Cable One revealed the information on August 8 to the House Energy and Commerce Committee, which had previously expressed their concerns on cable operators using advanced technology to invade privacy. So if I decipher this correctly: Cable One tried to defend themselves against these allegations by providing information and stating they invaded their customers’ privacy. Cable One stated that spying on 14,000 of their 700,000 customers was a better way to provide “more relevant advertising” to their customers.

Bresnan Communications and Knology also came out of the woodwork to say they spied on customers throughout a similar time frame. WideOpenWest admitted to doing this, in cooperation with NebuAd’s service. WideOpenWest stopped the program after five months because of the privacy concerns. All efforts to surf anonymously have become null and void for many Internet users, and for no apparent reason other than having better online advertisements. Shouldn’t these companies help protect personal information, not jeopardize it?

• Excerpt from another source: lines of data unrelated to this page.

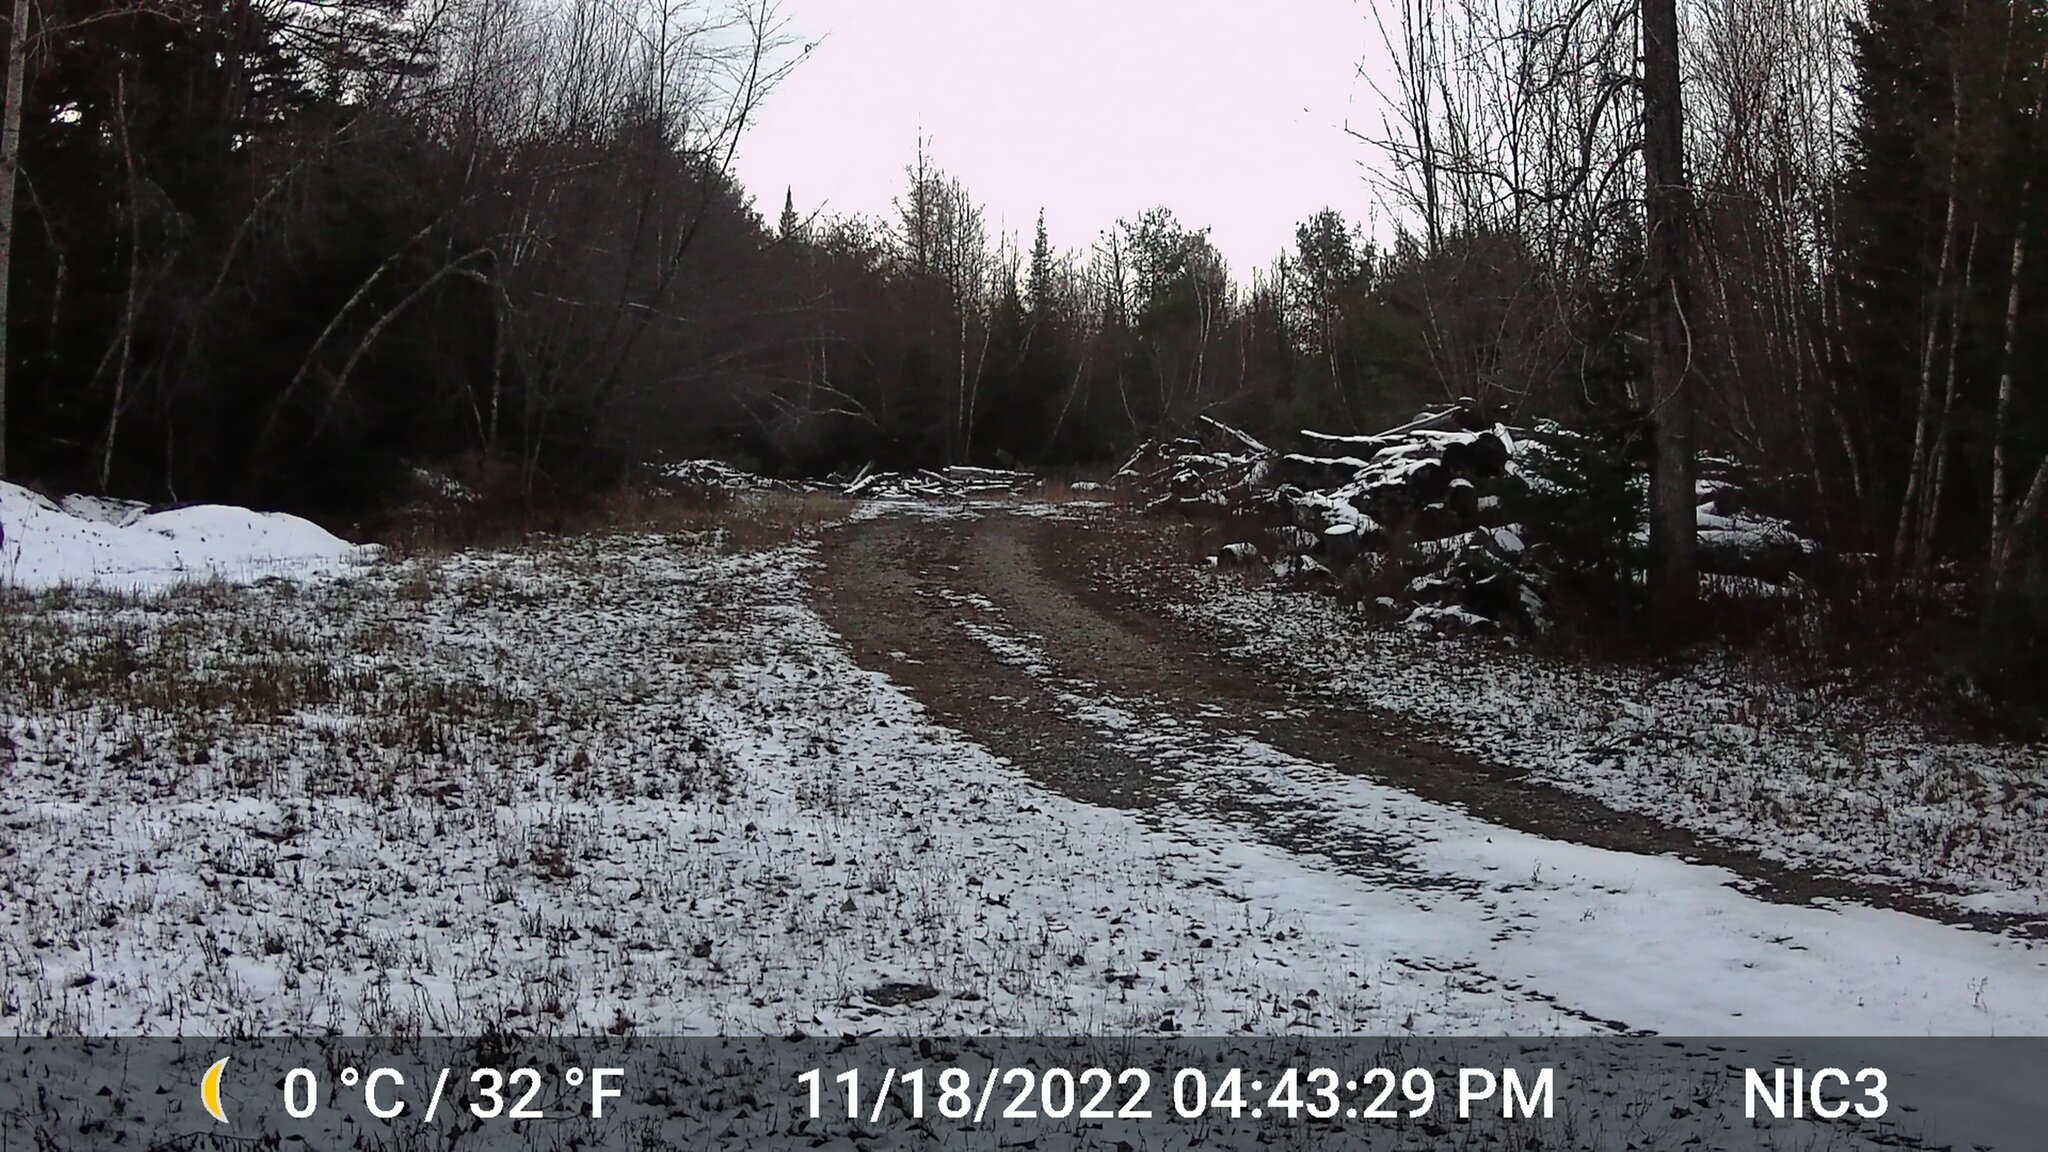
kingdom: Animalia
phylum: Chordata
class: Mammalia
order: Artiodactyla
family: Cervidae
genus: Odocoileus
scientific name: Odocoileus virginianus
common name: White-tailed deer
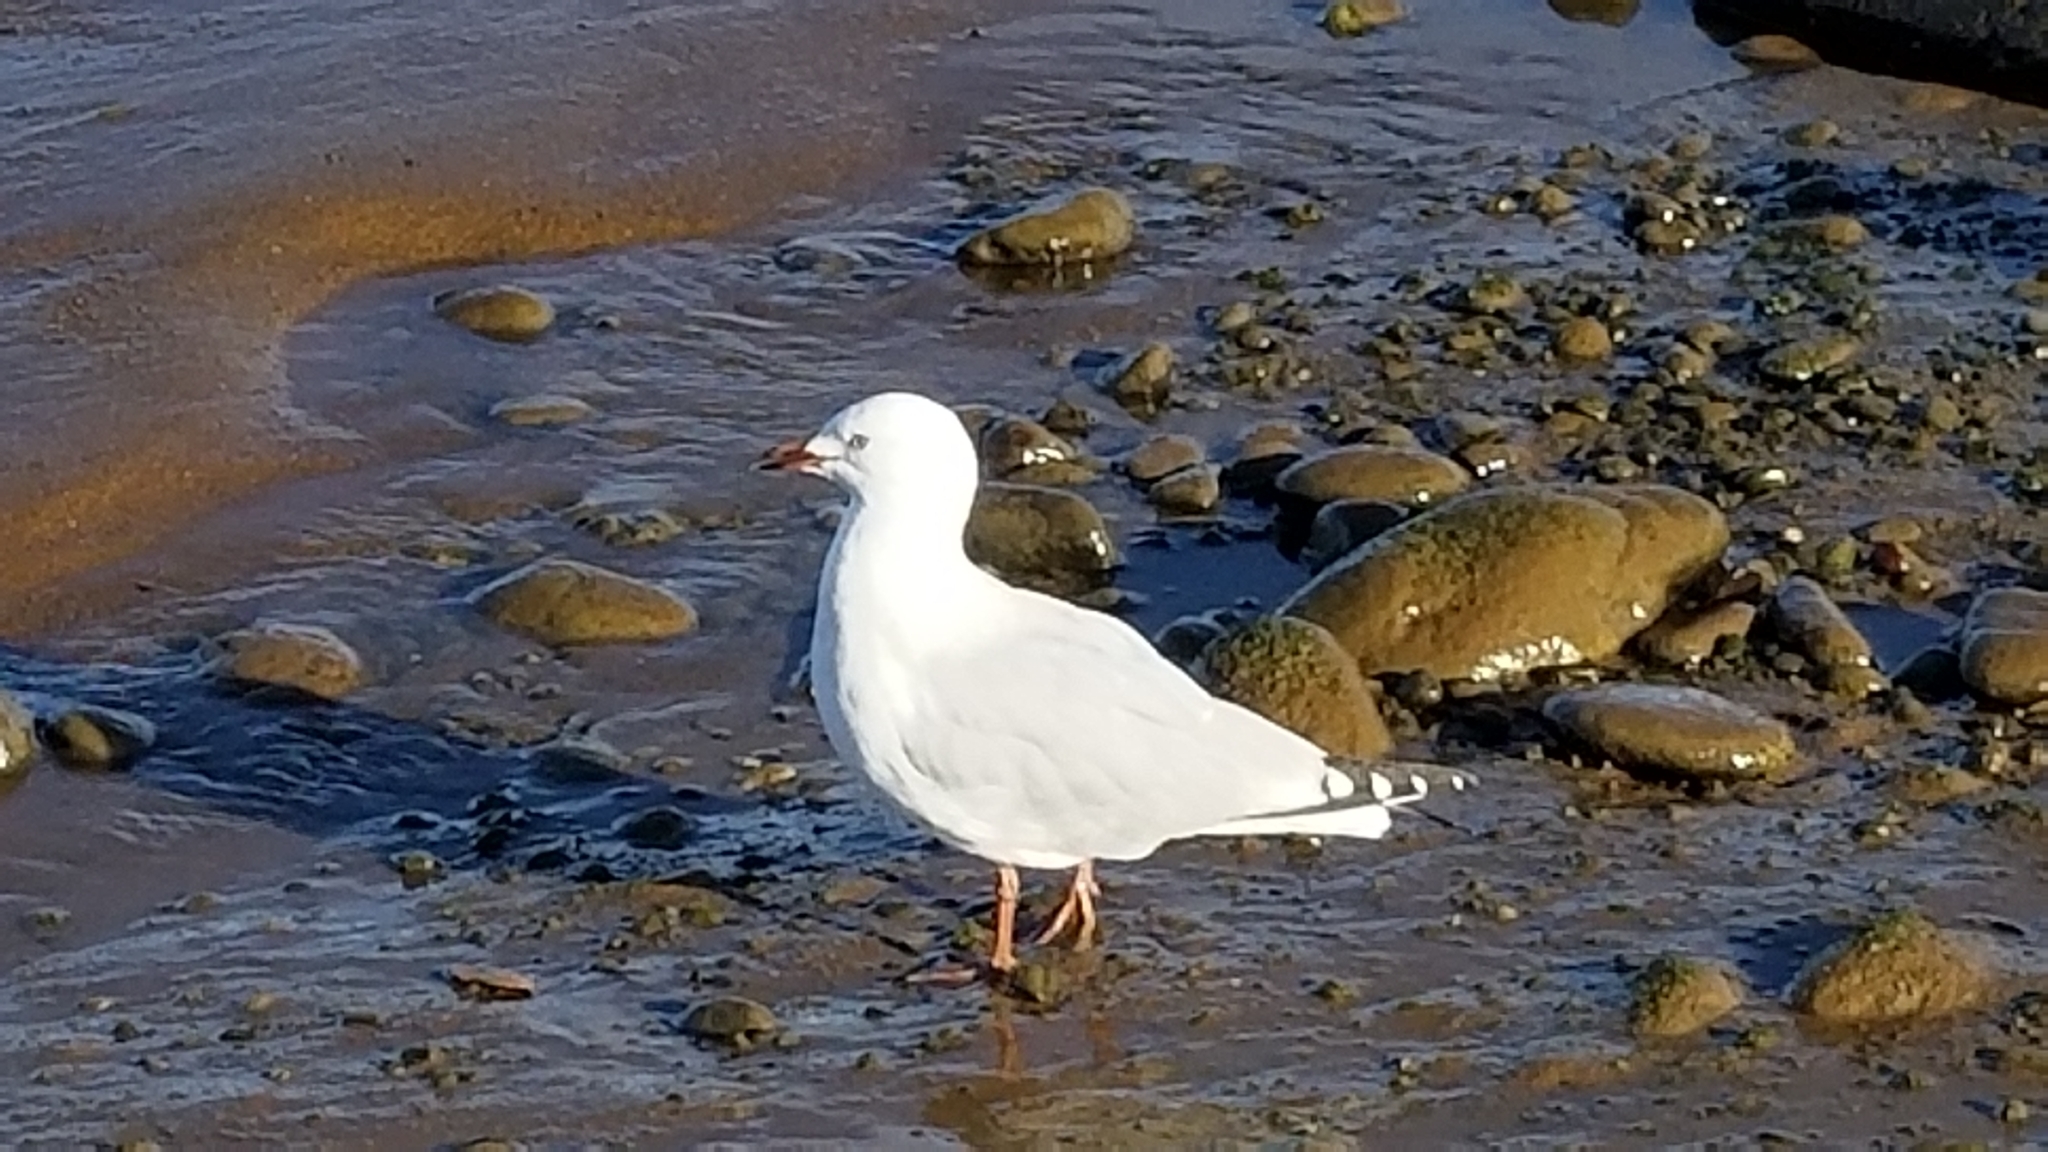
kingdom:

Cable One argues that they were not breaking any laws by conducting this research, and had made the information available to their users via the acceptable use policy they read when signing up for services. The information was also found in Cable One’s yearly privacy notice, which is sent to all customers. They provided users with appropriate notice, BUT did not allow them to opt out of the research, “because doing so would stifle our ability to test new technologies that have the potential to offer significant benefits to our customers.” Wow…

In essence the companies are arguing that because they put it in writing it is alright to spy on users and completely ignore any type of Internet privacy laws. It seems a bit ridiculous that my privacy rights are in jeopardy and I have no way of opting out. I can’t even choose to say “No.” In other words, even if I know it is happening I have no say in the outcome. The companies are not just able to record information for advertising purposes, but can use this technology to track and record ALL information being transmitted and received through their network. Hopefully when the Committee drafts a new law they remember to add the clause that we, as paying customers who want to feel safe, should have to opt-IN to this research–not be forced into whatever absurd money-making scheme the companies are up to.